## Textauszug
....

Libera – Angels Sing. Christmas In Ireland

Libera

Zur Einstimmung auf die Weihnachtszeit Kirchenmusik im scheinbar modernen Gewande hören? Damit lässt sich kräftig Geld für „gemeinnützige Zwecke“ verdienen, wie das neue Album des berühmtesten Knabenchors der Welt, LIBERA, beweist. Angels Sing. Christmas In Ireland erscheint mitsamt einer Live-DVD aus der St. Patrick’s Cathedral im irischen Armagh, zwei Jahre nach der ersten reinen Weihnachtslieder-CD. Die Pop-Vermarktung segnet die erzkatholische Haltung zu Kindern ab.

Wer sind LIBERA überhaupt? 1970 übernimmt der Komponist ROBERT PRIZEMAN die Leitung des Knabenchors der anglikanischen Saint Philipps-Kirche in Süd-London. Er vertont lateinische und englische Kirchenlieder, Requiems und Choräle für sie. 1984 werden sie zum ersten Mal kommerziell eingesetzt, als Begleitung des englischen Sängers SAL SOLO. Schon 1987 erscheint die erste eigene Chor-Single ‚Sing Forever‘ und spielt für die Kampagne „Children In Need“ beachtliches Geld ein. Von dem Erfolg begeistert, nimmt PRIZEMAN mit den Jungs ein Jahr später das Album Sing For Ever auf. Schon hier fällt die poppig-süßliche Rhythmik in der Vertonung der Gesangsklassik auf. Die Idee dazu nimmt er möglicherweise vom postmodernen Komponisten John Rutter auf.

....

## Arbeitsauftrag 1
Fasse den Text über den Knabenchor Libera in zwei Sätzen zusammen.
## Arbeitsauftrag 2
Schreibe den Text über den Knabenchor Libera im Anschluss an seinen letzten Satz weiter.
Das Material wird zur Bearbeitung nicht gebraucht.

## Datensätze
....

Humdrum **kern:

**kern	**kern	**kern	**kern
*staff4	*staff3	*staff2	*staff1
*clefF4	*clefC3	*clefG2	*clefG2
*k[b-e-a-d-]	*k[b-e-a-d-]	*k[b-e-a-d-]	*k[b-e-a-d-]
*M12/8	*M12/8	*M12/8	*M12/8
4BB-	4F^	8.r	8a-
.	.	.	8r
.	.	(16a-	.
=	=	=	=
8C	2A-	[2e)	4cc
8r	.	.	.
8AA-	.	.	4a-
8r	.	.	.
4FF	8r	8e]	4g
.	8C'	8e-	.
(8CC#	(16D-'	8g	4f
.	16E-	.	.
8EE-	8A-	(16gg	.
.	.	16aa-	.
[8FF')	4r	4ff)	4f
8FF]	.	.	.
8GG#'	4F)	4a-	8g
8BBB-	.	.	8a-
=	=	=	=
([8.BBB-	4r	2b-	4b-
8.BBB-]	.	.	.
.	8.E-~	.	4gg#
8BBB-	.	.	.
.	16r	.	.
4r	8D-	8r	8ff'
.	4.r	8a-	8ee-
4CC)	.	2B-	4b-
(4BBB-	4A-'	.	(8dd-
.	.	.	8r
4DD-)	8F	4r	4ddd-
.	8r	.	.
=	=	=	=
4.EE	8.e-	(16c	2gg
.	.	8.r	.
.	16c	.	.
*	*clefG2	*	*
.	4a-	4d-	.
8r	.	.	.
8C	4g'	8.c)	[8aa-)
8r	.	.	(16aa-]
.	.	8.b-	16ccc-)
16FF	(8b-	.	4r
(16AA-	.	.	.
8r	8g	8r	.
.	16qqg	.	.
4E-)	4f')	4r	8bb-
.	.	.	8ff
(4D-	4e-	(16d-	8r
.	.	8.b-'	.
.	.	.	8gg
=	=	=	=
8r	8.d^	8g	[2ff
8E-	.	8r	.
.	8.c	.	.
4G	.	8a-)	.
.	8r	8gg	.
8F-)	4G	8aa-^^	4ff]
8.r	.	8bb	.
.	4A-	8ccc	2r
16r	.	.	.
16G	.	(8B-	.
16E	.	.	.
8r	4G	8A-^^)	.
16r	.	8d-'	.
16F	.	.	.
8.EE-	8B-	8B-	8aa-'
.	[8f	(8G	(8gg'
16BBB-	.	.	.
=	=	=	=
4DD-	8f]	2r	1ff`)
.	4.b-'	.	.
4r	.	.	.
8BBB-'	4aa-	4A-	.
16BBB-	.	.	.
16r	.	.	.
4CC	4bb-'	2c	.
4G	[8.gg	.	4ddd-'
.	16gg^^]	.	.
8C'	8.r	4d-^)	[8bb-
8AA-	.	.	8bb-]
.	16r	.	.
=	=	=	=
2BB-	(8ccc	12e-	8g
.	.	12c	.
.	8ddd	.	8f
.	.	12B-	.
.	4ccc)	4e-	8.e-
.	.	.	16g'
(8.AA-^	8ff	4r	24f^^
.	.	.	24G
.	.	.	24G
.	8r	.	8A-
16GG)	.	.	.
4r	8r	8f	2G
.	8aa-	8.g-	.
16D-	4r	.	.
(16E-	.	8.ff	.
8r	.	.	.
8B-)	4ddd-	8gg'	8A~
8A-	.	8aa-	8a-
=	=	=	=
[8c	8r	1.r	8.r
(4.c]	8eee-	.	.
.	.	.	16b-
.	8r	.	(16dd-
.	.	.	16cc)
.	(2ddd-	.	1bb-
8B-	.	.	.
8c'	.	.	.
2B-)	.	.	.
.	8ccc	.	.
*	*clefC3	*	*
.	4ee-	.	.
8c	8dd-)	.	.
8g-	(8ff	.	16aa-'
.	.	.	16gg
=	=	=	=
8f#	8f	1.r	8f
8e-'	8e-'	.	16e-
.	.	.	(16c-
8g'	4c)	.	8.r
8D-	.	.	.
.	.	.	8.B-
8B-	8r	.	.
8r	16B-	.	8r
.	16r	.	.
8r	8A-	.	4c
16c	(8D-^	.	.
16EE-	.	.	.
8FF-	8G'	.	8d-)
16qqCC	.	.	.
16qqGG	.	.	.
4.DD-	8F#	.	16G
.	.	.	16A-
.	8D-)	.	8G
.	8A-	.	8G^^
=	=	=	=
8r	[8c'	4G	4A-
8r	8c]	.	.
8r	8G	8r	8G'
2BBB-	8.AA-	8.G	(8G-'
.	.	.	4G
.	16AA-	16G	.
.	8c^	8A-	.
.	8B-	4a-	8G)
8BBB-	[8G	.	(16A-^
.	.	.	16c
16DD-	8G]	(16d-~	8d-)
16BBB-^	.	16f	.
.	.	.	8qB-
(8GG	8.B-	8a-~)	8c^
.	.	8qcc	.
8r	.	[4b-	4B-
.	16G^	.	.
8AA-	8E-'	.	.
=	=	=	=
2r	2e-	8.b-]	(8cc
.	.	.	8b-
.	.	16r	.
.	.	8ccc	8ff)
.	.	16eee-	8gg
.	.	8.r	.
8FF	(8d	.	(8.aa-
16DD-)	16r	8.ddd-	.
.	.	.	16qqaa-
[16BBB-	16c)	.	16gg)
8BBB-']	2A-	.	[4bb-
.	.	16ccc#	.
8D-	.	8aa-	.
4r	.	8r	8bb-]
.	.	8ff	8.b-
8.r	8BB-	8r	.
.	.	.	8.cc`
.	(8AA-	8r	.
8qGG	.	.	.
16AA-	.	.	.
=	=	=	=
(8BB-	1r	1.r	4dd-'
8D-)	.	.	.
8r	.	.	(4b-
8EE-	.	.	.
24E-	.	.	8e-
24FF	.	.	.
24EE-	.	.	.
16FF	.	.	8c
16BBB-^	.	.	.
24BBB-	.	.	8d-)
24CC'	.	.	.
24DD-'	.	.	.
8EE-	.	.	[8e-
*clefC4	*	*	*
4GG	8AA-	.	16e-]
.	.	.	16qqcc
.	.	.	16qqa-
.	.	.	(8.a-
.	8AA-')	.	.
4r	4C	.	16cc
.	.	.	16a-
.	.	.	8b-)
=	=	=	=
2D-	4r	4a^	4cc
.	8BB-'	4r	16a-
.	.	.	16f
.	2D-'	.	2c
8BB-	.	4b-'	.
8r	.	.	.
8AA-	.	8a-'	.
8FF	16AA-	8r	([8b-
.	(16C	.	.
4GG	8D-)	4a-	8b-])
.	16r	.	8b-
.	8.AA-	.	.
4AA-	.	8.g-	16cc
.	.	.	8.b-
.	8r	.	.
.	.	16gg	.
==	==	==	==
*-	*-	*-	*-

....

## Lösung 1
Das neue Weihnachtsalbum Angels Sing. Christmas In Ireland des Knabenchors Libera erscheint zusammen mit einer Live-DVD aus der St. Patrick’s Cathedral im irischen Armagh, zwei Jahre nach der ersten reinen Weihnachtslieder-CD. 1970 übernahm der Komponist Robert Prizeman die Leitung des Chors der Saint Philipps-Kirche in Süd-London, vertonte Kirchenlieder für ihn und brachte 1987 die erste eigene Single ‚Sing Forever‘ sowie ein Jahr später das Album Sing For Ever heraus.

## Lösung 2
Das gemeinnützige Charityprojekt anrührender Kindergesänge lohnt sich jedenfalls finanziell. In den 90ern folgen weitere fünf Alben nunmehr unter dem Chornamen ANGELS VOICES. Beteiligungen an Filmmusik wie an William Shakepeare’s Romeo + Juliet (‚Everybody’s Free (To Feel Good)‘, 1996) und Kooperationen wie mit ELTON JOHN (‚The Big Picture‘) machen den Chor immer bekannter. Es folgen mehrere Teilnahmen an TV-Shows. Einzelne Solisten wie LIAM O’KANE finden persönliche Anhängerschaft. Der Chor wächst auf rund 40 Mitglieder an. Dutzende Videos werden produziert, die die Sänger in einer mythisch verbrämten Atmosphäre von Kathedralen und Höhlen zeigen. Trugen sie als Kirchchor noch klassisch englische Uniformen, erhalten sie ab Ende der 80er weiße Umhänge, die sie als Engel verkitschen. Der typisch katholische Fokus auf den süßen, unschuldigen Ministranten an der Seite des Priesters wird betont, erst recht als PRIZEMAN den Chor nach dem katholischen Lied und gleichnamigen Album in LIBERA umbenennt.

Mit einer neuen Generation aus Chorknaben gelingt in den 2000ern der internationale Durchbruch. Die Kinder werden für den christlichen Markt in Japan, den USA und den Philippinen produziert, wo sie vorrangig auftreten und selbst in den Mainstream-Top 10 auftauchen. Als LIBERA werden nicht weniger als 16 Alben released und re-released. Im Sommer 2008 singt der Chor vor dem damaligen Papst Benedikt XVI., vor jenem Mann also, der noch als Chef der vatikanischen Glaubenskongregation einen gewaltigen Anteil an der Vertuschung von sexuellem Kindesmissbrauch in der katholischen Kirche hatte. 2010 deckte der deutsche Missbrauchsskandal auch die Verbrechen bei den Regensburger Domspatzen und im Leipziger Thomaner-Chor auf. Davon war kein Wort zu hören im Thomaner-Werbefilm Das Fliegende Klassenzimmer (2003) oder in der letztjährigen Doku Die Thomaner. Auch in der Vatikan-Doku Francesco und der Papst (2011) lebt das Ideal des braven Chorknaben mit der Engelsstimme weiter.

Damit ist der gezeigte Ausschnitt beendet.